The government's mid-year review report tabled before the National Assembly was dated as it contained data only for the first six months of the year while data for major macroeconomic indicators for the first eight months of the year is available on different websites including the Pakistan Bureau of Statistics, State Bank of Pakistan, Commerce Ministry, Federal Board of Revenue, Power Division whose data was recently challenged by the regulator Nepra, Ministry of Planning and Development and Ministry of Industries. Be that as it may, certain comments made in the report that reflect the government's intent going forward need to be highlighted.
The revenue outlook states that while the number of filers has increased to 2.7 million yet actual revenue has not increased therefore "increased enforcement and monitoring measures are required to achieve the annual targets." This claim can be challenged on two grounds. First, the revenue target agreed by Pakistan's economic team leaders with the International Monetary Fund (IMF) was grossly unrealistic at the time of the loan agreement, and again subsequent to the first review. It is not yet known what the two sides have agreed to as the target for the rest of the current year during the second review as the report has not been uploaded by the IMF yet, however in the first review, the target for next year is 6.799 trillion rupees against the original target for the current year of 5.5 trillion rupees downgraded to 5.23 trillion rupees during the first review. Sadly, there is no acknowledgement in the report that the target was unrealistic to begin with especially given the projected growth rate of 2.4 percent in the current year as contained in the budget documents.
And secondly, the government did not undertake any major reforms in the tax structure itself and instead focused on either expanding the tax on existing taxpayers by raising sales tax to 17 percent on all products, or attempted to make the difference in the withholding tax in the sales tax mode payable between filers and non-filers as a way to increase the number of filers which led to those who were not eligible to pay tax in any event to file their returns. These policies were in practice during past administrations as well and like in the past they compromised the capacity of the government to contain the budget deficit. It is also relevant to note that one way out for previous administrations in times of a revenue shortfall was not to pass on a decline in the international price of oil, a policy that was supported recently by the Khan administration by doubling the petroleum levy. The mid-year review states that "one of the consequences of falling short of revenue targets would be curtailment in development expenditure" - again a policy in practice during previous administrations though in the past no government rather inexplicably raised budgeted current expenditure by a whopping 40 percent in one year.

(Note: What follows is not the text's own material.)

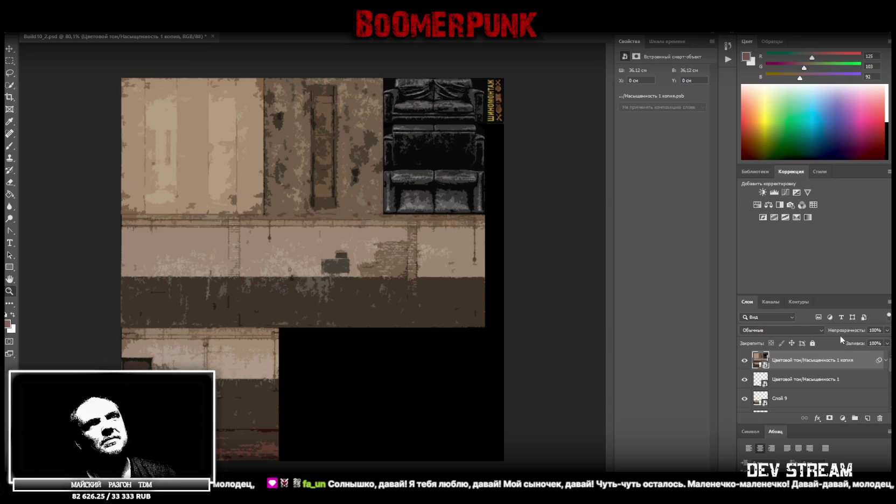
click(885, 361)
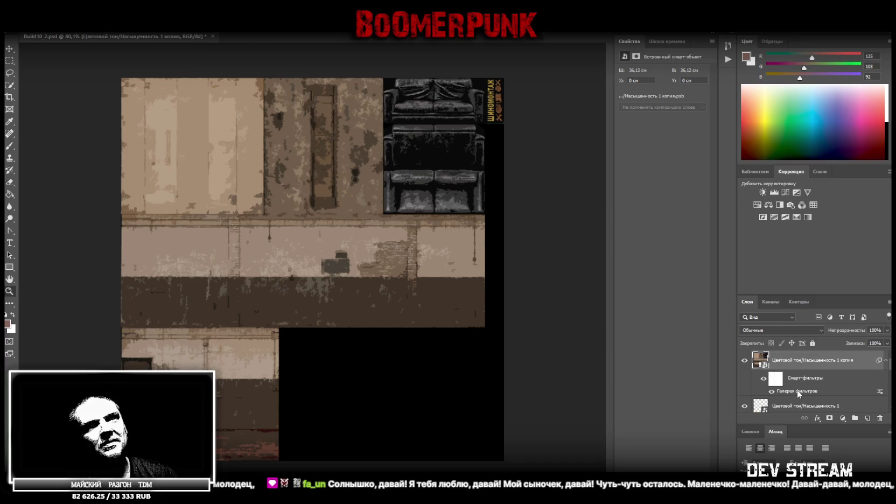
double_click(796, 390)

There is thus clearly a disconnect between the ministry of finance and the FBR in determining what doable is, how long it may take to undertake the necessary and clearly identified reforms, which other government ministries/departments cooperation is required to implement the reforms and the capacity-building required within these institution(s).

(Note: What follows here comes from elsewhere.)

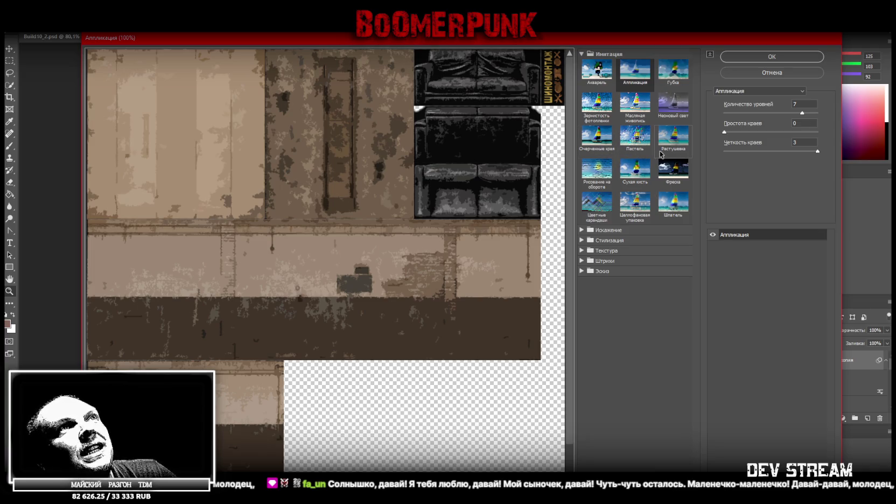
Preview Акварель with Детализация 14, Глубина теней 0, Текстура 1, then switch to Сухая кисть.
click(593, 78)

Interestingly, the review report notes that "the historical trend has been that the demand for non-development expenditure increases manifolds in the second half of the financial years especially in the fourth quarter warning that "supplementary grants will occur," which if over and above the 40 percent raise in current expenditure in the current year is a very disturbing though. The report also claims that development budget will not be cut belying the statement cited above that there will be curtailment in development expenditure.
The report further argues that releasing funds for the PSDP would "foster growth and create employment." This premise too can be challenged given the sustained negative growth in large-scale manufacturing sector attributed to not only domestic policies (high discount rate, failure to release refunds, raising taxes on petroleum and products making our products uncompetitive and the locust attacks) and external factors (coronavirus that has begun to choke off foreign direct investment mainly from China, and the continued outflow of hot money as global markets remain in the grip of uncertainty due to Russia-Saudi Arabia differences in reducing output impacting on the oil price). It is about time the government revisited its policies and took both internal and external factors into consideration when engaging with the IMF for the third review before the budget is presented.

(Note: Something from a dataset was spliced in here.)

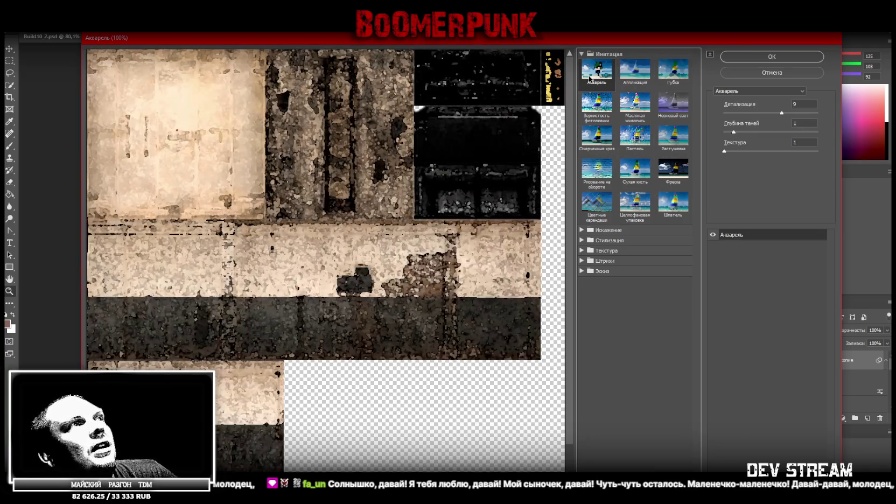
drag(783, 114, 777, 114)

Disturbingly, the report's final sentences are ominous because they reflect that there is to be neither acknowledgement of the unrealistic targets set by the government nor of the negative fallout of the policies and their pace of implementation on key sectors but particularly the poor and the vulnerable: "it is essential to mention that to address multiple challenges faced by the economy the government has initiated various measures. The impact of these measures has started to emerge in better performance of key economic indicators. Keeping in view the positive developments in major sectors, the economy is likely to achieve better growth prospects." This narrative must change because it has few if any adherents outside the cabinet and the Prime Minister's considerable political capital is being eroded at breakneck speed.